US President Donald Trump said cutting ties with China would save the country $500 billion, referring to the estimated yearly imports from China.
“There are many things we could do. We could do things. We could cut off the whole relationship,” Trump replied when asked about a Republican senator’s suggestion that the US should not grant visas to Chinese students applying for courses related to national security like artificial intelligence and quantum computing.
“Now, if you did, what would happen? You’d save $500 billion,” Trump said.
Hu Xijin, editor in chief of China’s influential Global Times tabloid, meanwhile ridiculed Trump’s remark.
“This president once suggested COVID-19 patients inject disinfectants,” Hu said on Twitter. “Remember this, and you won’t be surprised when he said he could cut off the whole relationship with China.”
US Treasury Secretary Steven Mnuchin told Fox Business Network China needed to give a lot more information about COVID-19, and Trump was evaluating his options.

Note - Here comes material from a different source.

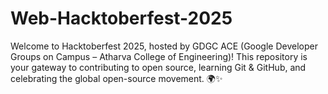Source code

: # Web-Hacktoberfest-2025
Welcome to Hacktoberfest 2025, hosted by GDGC ACE (Google Developer Groups on Campus – Atharva College of Engineering)! This repository is your gateway to contributing to open source, learning Git &amp; GitHub, and celebrating the global open-source movement. 🌍✨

“The president is concerned. He’s reviewing all his options. Obviously, we’re very concerned about the impact of this virus on the economy, on American jobs, the health of the American public, and the president is going to do everything to protect the economy and protect American workers,” Mnuchin said.
“It’s a difficult and complex matter, and the president has made very clear, he wants more information. They didn’t let us in, they didn’t let us understand what was going on, and the American public have right to understand all the facts.”
Trump does not want to talk to Chinese President Xi Jinping
“They should have never let this happen,” Trump said. “So I make a great trade deal, and now I say this doesn’t feel the same to me. The ink was barely dry, and the plague came over. And it doesn’t feel the same to me.”
“But I just – right now I don’t want to speak to him,” Trump said in the interview, which was taped on Wednesday.
Trump earlier accused China of creating the severe acute respiratory syndrome coronavirus 2 (SARS-CoV-2) in Wuhan Institute of Virology.
Trump stood firm on his claims despite the US intelligence agencies’ conclusion that the SARS-CoV-2 was “not manmade or genetically modified.”